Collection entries
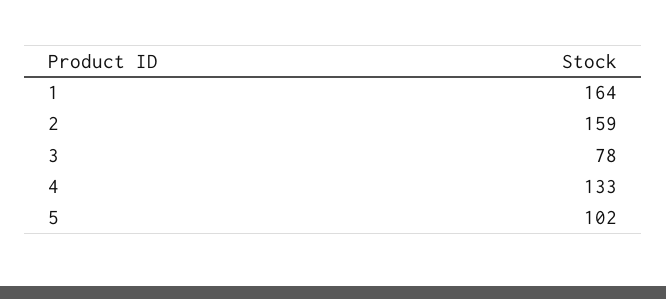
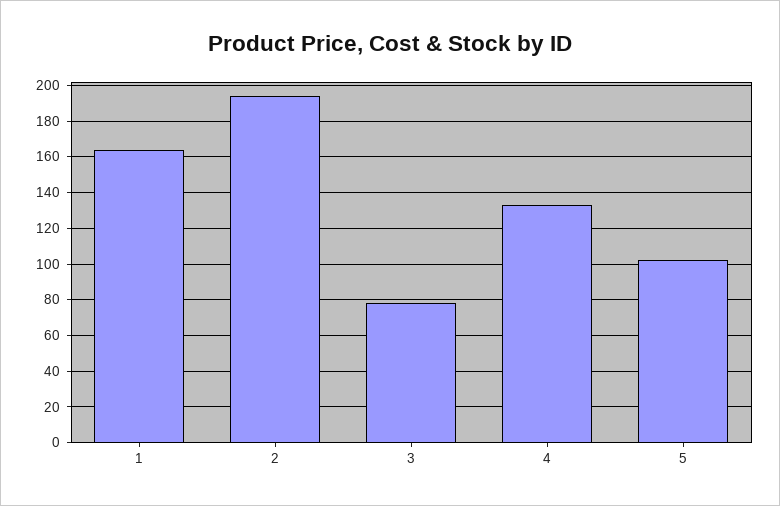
  {
    "1": 164,
-   "2": 159,
+   "2": 195,
    "3": 78,
    "4": 133,
    "5": 102
  }

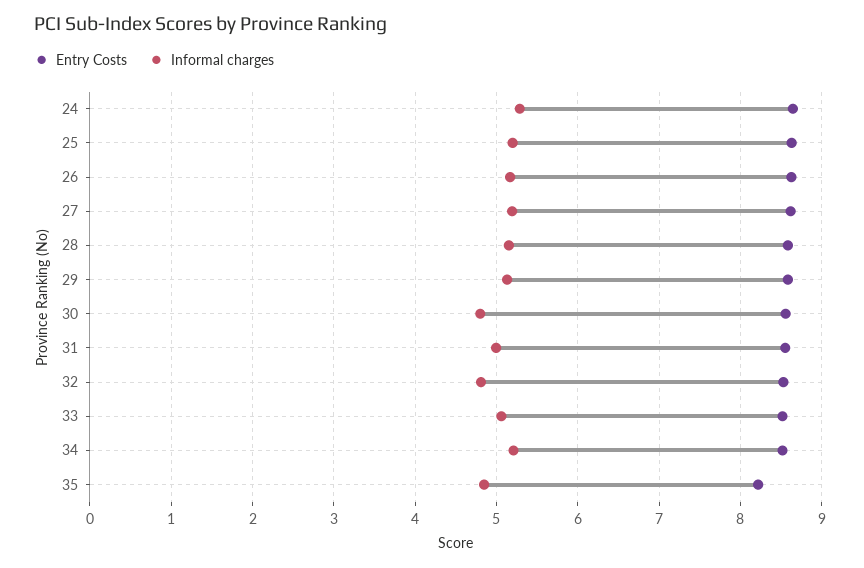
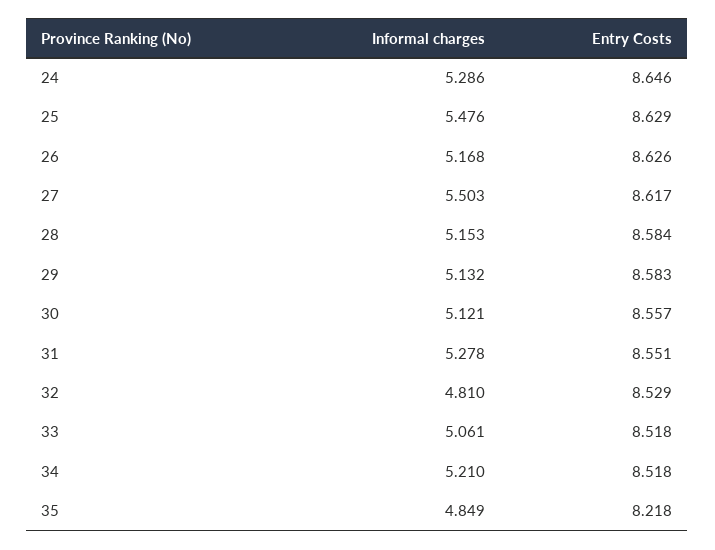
  {
    "Entry Costs": {
      "24": 8.646,
      "25": 8.629,
      "26": 8.626,
      "27": 8.617,
      "28": 8.584,
      "29": 8.583,
      "30": 8.557,
      "31": 8.551,
      "32": 8.529,
      "33": 8.518,
      "34": 8.518,
      "35": 8.218
    },
    "Informal charges": {
      "24": 5.286,
-     "25": 5.2,
+     "25": 5.476,
      "26": 5.168,
-     "27": 5.2,
+     "27": 5.503,
      "28": 5.153,
      "29": 5.132,
-     "30": 4.8,
+     "30": 5.121,
-     "31": 5,
+     "31": 5.278,
      "32": 4.81,
      "33": 5.061,
      "34": 5.21,
      "35": 4.849
    }
  }

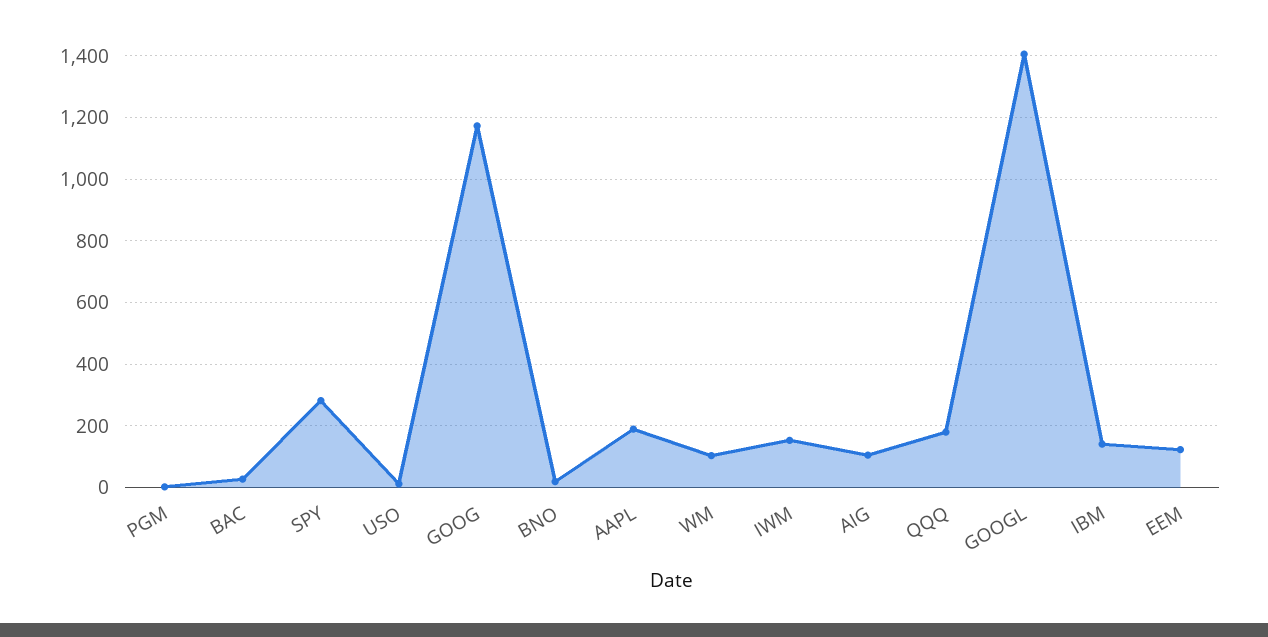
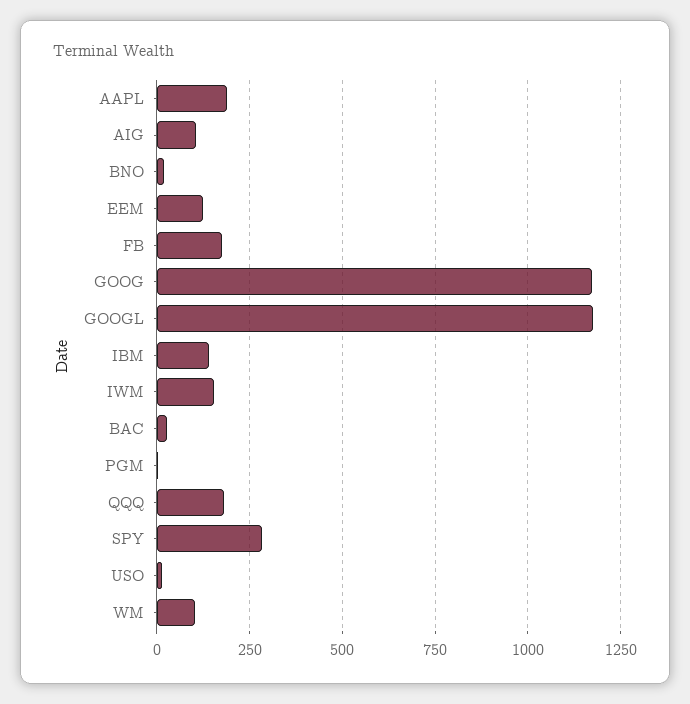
  {
    "PGM": 0,
    "BAC": 20,
    "SPY": 280,
    "USO": 20,
    "GOOG": 1180,
    "BNO": 20,
    "AAPL": 180,
    "WM": 100,
    "IWM": 160,
    "AIG": 100,
    "QQQ": 180,
-   "GOOGL": 1400,
+   "GOOGL": 1175,
    "IBM": 140,
-   "EEM": 120
+   "EEM": 120,
+   "FB": 175
  }

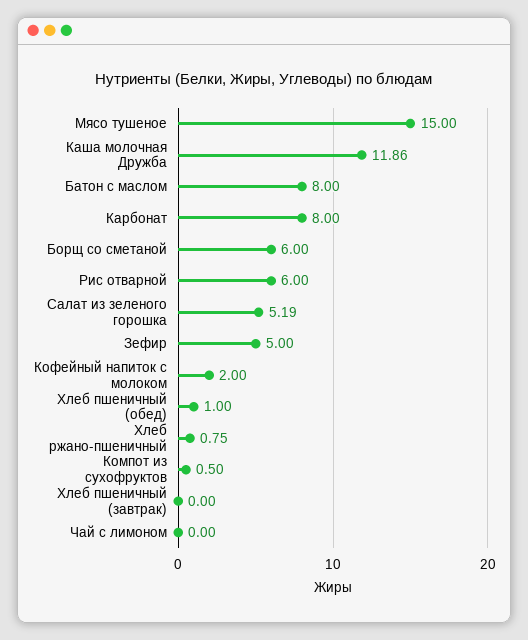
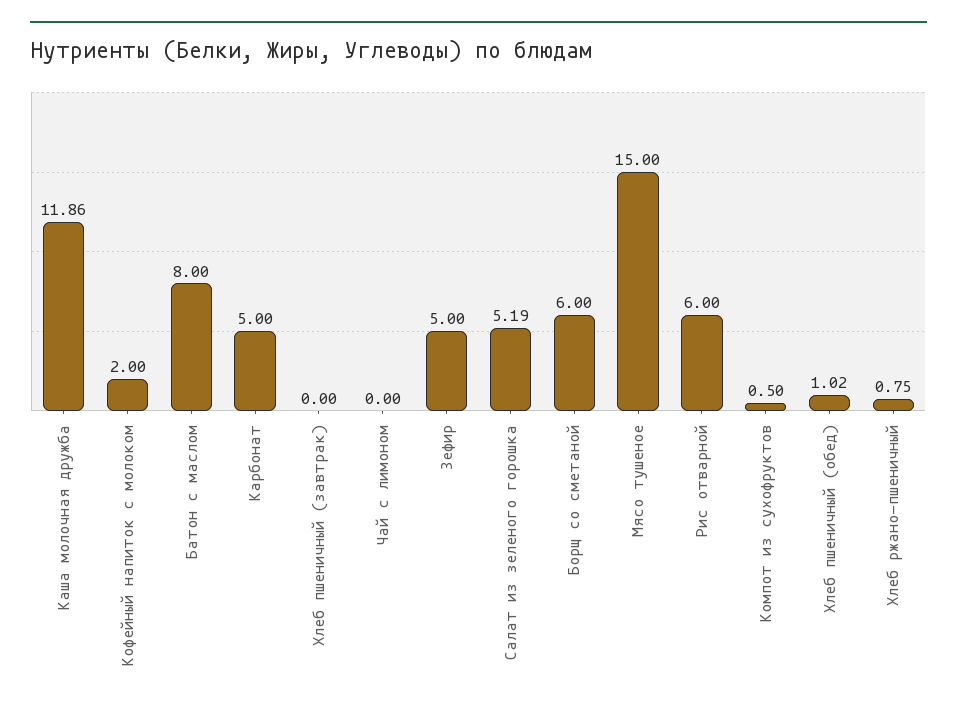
  {
    "Мясо тушеное": 15,
    "Каша молочная Дружба": 11.86,
    "Батон с маслом": 8,
-   "Карбонат": 8,
+   "Карбонат": 5,
    "Борщ со сметаной": 6,
    "Рис отварной": 6,
    "Салат из зеленого горошка": 5.19,
    "Зефир": 5,
    "Кофейный напиток с молоком": 2,
-   "Хлеб пшеничный (обед)": 1,
+   "Хлеб пшеничный (обед)": 1.02,
    "Хлеб ржано-пшеничный": 0.75,
    "Компот из сухофруктов": 0.5,
    "Хлеб пшеничный (завтрак)": 0,
    "Чай с лимоном": 0
  }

### WORK TASK
Excluding the pictures, restate the records above word for word.

### THE ANSWER
  {
    "1": 164,
-   "2": 159,
+   "2": 195,
    "3": 78,
    "4": 133,
    "5": 102
  }

  {
    "Entry Costs": {
      "24": 8.646,
      "25": 8.629,
      "26": 8.626,
      "27": 8.617,
      "28": 8.584,
      "29": 8.583,
      "30": 8.557,
      "31": 8.551,
      "32": 8.529,
      "33": 8.518,
      "34": 8.518,
      "35": 8.218
    },
    "Informal charges": {
      "24": 5.286,
-     "25": 5.2,
+     "25": 5.476,
      "26": 5.168,
-     "27": 5.2,
+     "27": 5.503,
      "28": 5.153,
      "29": 5.132,
-     "30": 4.8,
+     "30": 5.121,
-     "31": 5,
+     "31": 5.278,
      "32": 4.81,
      "33": 5.061,
      "34": 5.21,
      "35": 4.849
    }
  }

  {
    "PGM": 0,
    "BAC": 20,
    "SPY": 280,
    "USO": 20,
    "GOOG": 1180,
    "BNO": 20,
    "AAPL": 180,
    "WM": 100,
    "IWM": 160,
    "AIG": 100,
    "QQQ": 180,
-   "GOOGL": 1400,
+   "GOOGL": 1175,
    "IBM": 140,
-   "EEM": 120
+   "EEM": 120,
+   "FB": 175
  }

  {
    "Мясо тушеное": 15,
    "Каша молочная Дружба": 11.86,
    "Батон с маслом": 8,
-   "Карбонат": 8,
+   "Карбонат": 5,
    "Борщ со сметаной": 6,
    "Рис отварной": 6,
    "Салат из зеленого горошка": 5.19,
    "Зефир": 5,
    "Кофейный напиток с молоком": 2,
-   "Хлеб пшеничный (обед)": 1,
+   "Хлеб пшеничный (обед)": 1.02,
    "Хлеб ржано-пшеничный": 0.75,
    "Компот из сухофруктов": 0.5,
    "Хлеб пшеничный (завтрак)": 0,
    "Чай с лимоном": 0
  }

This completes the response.